Bateman continued to head the development of the GPWS, developing it into the Enhanced Ground Proximity Warning Systems (EGPWS), a version that features digital terrain mapping techniques paired with three-dimensional GPS information, providing for “look-ahead” capability as well as advanced aural and visual warnings. These advancements allow for conflict predictability and improve the crew’s warning time by 20 seconds in some cases.

EGPWS also provides protection when the aircraft needs to land, keeping it from landing short or in an area without a runway. It adds an increasing terrain clearance envelope around the destination runway to prevent premature descent rates. The system’s database can predict a safe descent profile because it knows the exact runway location and elevation through database sourcing as well as latitude/longitude sensing.
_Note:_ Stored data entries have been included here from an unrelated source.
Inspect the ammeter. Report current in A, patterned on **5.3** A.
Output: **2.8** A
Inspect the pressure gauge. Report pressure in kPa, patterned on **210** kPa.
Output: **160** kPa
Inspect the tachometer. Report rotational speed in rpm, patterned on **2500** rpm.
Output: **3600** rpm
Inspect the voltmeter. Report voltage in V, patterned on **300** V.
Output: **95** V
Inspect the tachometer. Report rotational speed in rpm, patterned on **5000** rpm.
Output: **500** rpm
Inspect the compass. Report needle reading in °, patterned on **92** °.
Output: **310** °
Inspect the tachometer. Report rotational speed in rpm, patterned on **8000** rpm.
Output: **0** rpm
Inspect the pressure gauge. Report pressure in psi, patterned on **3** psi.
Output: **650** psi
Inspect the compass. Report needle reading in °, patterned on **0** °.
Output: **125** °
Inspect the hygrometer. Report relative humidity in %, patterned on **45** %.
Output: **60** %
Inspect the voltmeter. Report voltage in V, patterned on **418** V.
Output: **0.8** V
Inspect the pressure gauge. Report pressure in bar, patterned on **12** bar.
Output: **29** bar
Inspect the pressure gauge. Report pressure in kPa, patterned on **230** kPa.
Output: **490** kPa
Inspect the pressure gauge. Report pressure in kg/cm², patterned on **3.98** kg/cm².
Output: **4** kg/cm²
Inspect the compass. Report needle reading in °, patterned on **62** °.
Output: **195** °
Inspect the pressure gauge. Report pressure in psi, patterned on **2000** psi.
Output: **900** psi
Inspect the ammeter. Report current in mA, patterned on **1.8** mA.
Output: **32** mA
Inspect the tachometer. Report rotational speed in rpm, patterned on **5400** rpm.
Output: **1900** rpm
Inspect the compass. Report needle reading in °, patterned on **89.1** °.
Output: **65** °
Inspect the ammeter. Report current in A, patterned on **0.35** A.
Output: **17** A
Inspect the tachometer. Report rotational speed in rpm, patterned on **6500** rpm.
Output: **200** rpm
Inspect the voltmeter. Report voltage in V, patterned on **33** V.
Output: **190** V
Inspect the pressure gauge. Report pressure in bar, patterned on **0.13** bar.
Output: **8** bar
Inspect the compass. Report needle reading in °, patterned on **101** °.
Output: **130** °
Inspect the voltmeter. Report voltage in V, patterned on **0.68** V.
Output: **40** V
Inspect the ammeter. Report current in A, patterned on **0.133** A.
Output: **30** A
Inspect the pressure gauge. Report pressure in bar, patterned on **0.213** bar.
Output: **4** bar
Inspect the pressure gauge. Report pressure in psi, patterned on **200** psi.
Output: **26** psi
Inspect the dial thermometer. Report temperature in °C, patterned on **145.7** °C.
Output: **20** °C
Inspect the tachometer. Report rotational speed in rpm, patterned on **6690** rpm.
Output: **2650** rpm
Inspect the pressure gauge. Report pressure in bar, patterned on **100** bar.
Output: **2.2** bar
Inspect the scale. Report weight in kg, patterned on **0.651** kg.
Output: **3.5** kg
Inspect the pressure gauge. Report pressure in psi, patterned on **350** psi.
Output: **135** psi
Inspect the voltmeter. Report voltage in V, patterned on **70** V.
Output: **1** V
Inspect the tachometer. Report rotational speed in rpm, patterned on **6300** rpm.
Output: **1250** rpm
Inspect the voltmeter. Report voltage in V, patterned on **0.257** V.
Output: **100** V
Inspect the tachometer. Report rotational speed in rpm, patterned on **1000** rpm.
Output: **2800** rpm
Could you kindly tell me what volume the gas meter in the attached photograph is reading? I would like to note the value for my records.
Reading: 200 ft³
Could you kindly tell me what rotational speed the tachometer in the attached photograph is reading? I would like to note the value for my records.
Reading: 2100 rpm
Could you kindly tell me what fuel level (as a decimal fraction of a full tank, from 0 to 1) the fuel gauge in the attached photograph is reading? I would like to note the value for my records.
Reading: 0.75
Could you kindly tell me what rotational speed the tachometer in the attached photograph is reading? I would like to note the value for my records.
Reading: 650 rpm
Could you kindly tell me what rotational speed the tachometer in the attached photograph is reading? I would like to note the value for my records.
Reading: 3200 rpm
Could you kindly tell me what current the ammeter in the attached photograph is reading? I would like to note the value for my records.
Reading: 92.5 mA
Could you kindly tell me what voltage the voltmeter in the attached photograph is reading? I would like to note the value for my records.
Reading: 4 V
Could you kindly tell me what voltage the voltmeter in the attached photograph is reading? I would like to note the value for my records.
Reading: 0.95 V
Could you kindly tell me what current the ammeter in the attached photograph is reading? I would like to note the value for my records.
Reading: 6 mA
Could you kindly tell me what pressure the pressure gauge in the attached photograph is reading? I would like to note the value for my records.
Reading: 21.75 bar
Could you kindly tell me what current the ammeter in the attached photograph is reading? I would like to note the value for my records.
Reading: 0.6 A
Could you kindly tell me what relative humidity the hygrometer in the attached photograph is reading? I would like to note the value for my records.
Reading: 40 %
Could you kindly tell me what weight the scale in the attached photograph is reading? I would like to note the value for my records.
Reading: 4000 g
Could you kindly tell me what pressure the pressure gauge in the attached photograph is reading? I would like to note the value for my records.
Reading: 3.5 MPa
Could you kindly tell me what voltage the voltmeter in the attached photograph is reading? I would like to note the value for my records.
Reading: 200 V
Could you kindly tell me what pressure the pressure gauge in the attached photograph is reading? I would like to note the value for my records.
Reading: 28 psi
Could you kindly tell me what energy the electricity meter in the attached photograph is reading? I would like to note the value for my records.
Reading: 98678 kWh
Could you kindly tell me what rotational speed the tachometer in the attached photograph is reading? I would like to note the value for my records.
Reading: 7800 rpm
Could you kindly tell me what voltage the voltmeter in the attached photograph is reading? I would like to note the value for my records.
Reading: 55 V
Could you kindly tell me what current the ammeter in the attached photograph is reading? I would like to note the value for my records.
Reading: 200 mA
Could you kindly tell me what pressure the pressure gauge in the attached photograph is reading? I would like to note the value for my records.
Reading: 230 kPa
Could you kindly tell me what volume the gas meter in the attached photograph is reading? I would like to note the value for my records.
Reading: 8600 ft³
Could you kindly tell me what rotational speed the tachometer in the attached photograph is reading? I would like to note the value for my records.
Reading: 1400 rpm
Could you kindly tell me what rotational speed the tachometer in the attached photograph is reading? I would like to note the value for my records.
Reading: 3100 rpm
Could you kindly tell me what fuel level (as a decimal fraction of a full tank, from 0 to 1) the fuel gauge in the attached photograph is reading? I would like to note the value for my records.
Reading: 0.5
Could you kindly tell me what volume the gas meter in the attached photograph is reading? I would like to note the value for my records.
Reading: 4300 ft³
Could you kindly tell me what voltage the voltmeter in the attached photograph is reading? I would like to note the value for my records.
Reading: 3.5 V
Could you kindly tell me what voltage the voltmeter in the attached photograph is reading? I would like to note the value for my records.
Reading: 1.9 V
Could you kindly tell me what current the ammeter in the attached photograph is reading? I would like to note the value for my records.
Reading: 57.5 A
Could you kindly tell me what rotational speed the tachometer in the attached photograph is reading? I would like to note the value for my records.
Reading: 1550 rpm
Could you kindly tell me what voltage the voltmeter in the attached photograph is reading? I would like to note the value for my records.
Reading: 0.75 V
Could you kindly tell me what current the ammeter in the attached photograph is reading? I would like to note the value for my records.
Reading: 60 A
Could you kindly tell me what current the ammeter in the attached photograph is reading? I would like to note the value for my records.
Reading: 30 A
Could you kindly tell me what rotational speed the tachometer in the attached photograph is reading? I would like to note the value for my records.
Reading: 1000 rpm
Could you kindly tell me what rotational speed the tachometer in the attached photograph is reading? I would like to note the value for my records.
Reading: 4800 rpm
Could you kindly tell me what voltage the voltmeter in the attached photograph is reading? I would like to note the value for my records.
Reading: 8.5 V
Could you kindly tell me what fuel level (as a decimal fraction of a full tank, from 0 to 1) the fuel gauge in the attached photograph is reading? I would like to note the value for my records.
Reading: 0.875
• Inducted into the National Inventors Hall of Fame (2005)
• Industrial Research Institute Achievement Award (2001)
• Awarded the Cumberbatch Trophy of GAPAN for a major personal contribution to the improvement of international air safety (1996)
• Awarded the National Medal of Technology and Innovation (2010)
• Awarded the Philip J. Klass Lifetime Achievement Award as part of its 56th Annual Honors, by Aviation Week & Space Technology magazine (2013)

Bateman held more than 40 U.S. and 80 foreign patents concerning aircraft terrain avoidance systems, HUDs, speed control/autothrottle systems, stall warning systems, automatic flight control systems, and weight and balance systems. The earliest US 3686626  for a HUD dates to 1972 when he was with United Controls. The latest, US 008057849  for a cabin depressurization warning system, dates to 2008 with Honeywell.

The primary GPWS patent, Aircraft landing approach ground proximity warning system US 3922637  dates to 1976, with Sundstrand Data.

Abstract: “In order to provide for the additional effectiveness of a ground proximity warning system during a landing approach, the waypoint signal of an Area Navigation System is used in combination with an altitude above-ground-signal to compute a minimum terrain altitude for each point along the aircraft's approach to the runway. The minimum altitude is compared with the aircraft's actual altitude and if it is below the minimum an alarm is activated.”